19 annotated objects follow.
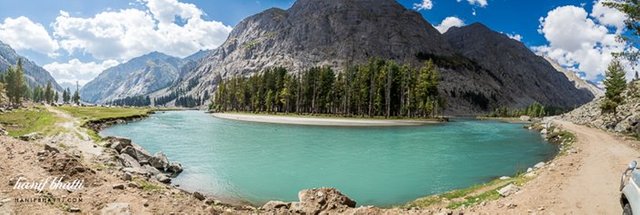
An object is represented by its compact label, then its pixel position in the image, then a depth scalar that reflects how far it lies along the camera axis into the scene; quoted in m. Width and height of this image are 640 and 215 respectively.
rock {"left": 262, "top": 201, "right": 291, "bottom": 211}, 14.86
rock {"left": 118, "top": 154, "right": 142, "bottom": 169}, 26.43
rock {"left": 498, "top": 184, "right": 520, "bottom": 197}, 16.86
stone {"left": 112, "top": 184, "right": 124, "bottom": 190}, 14.82
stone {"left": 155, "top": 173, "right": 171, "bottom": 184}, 24.66
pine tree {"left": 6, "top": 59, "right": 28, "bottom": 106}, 129.88
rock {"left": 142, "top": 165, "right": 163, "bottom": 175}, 26.14
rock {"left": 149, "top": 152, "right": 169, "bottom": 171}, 29.12
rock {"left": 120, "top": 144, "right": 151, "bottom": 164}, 29.75
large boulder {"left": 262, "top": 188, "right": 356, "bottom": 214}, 14.15
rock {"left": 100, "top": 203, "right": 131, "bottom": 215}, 12.09
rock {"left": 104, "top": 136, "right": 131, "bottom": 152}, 30.92
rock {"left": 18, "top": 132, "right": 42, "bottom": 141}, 30.59
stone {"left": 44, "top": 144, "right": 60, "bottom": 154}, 22.05
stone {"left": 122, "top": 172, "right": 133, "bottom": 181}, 20.17
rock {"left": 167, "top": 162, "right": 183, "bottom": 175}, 28.57
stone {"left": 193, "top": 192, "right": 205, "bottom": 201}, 17.05
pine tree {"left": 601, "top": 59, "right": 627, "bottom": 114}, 73.75
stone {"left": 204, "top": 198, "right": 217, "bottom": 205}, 16.21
________
WORK ORDER: In the entries above, find each line containing the string "tree" and copy it.

THE ANSWER:
pine tree {"left": 6, "top": 59, "right": 28, "bottom": 106}, 129.88
pine tree {"left": 601, "top": 59, "right": 627, "bottom": 114}, 73.75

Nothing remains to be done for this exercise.